To Center Prodh and the survivors, the recommendation of the CNDH indicates very clearly the risks of maintaining the militarization of public safety with the National Guard, and it is a call to rethink a security model that has exacerbated the violations of the rights of the most vulnerable social groups.
It should be highlighted that, according to the CNDH, the facts that are the main subject of the recommendation are not isolated, but rather a pattern of human rights violations committed by members of the Navy in the state of Veracruz. This implies recognizing that the arrests took place in a different location from the one claimed by the Navy, as well as recognizing the degrading treatment, torture, and unnecessary delays in the presentation of the detainees before the competent authority. The CNDH recalled that, since 2011, it has issued 34 additional recommendations to the Semar arising from violations to liberty as well as to personal safety and integrity.
The CNDH announced that it will issue a complaint and an accusation, and recommended starting the proceedings necessary to elucidate the responsibility of government officials. The Commission indicated that the investigation must be exhaustive and impartial, and it must take into consideration the chain of command, “as a concatenation of events with the purpose of hiding the truth can be identified. Furthermore, the failure to investigate superiors results in a lost opportunity to prevent the repetition of this behavior.”

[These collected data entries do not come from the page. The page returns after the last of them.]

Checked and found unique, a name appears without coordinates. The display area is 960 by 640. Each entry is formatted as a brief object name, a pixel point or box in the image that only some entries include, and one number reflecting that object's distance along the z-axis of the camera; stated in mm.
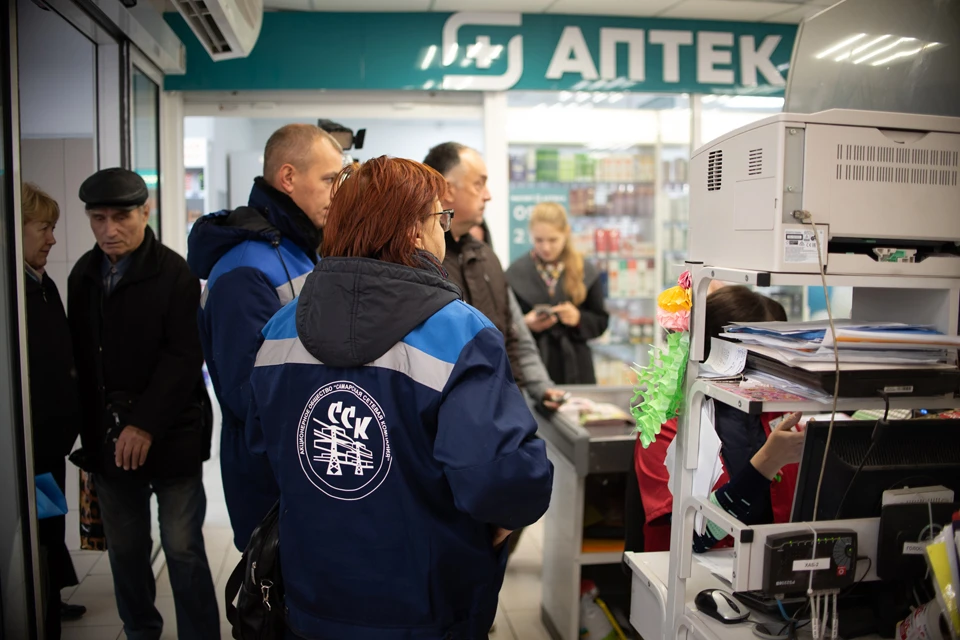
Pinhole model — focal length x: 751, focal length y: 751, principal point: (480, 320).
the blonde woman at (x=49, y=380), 2406
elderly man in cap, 2691
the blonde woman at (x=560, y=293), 4352
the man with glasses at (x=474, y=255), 3062
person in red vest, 1697
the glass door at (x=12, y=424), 2242
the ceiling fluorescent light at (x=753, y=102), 5293
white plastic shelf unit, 1486
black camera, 3391
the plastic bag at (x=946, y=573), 1306
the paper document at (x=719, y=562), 1601
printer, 1486
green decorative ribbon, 1712
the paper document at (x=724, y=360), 1596
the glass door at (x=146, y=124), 3896
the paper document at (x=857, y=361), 1422
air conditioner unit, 3166
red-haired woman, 1424
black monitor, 1514
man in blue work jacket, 2129
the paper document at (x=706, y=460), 1729
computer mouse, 1678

In this respect, the Attorney General’s Office opened investigation 391/UEIDAPLE/DT/M31/2014 in 2014 and later added investigation 1131/UEIDAPLE/DT/46/2015. To the present day, no one has been brought to justice, and the Semar has not given access to the naval base to carry out criminal proceedings. The CNDH is expected to reinforce the investigation, giving the new, independent Attorney General’s Office the opportunity to punish the perpetrators and, in this way, fight impunity in cases of torture.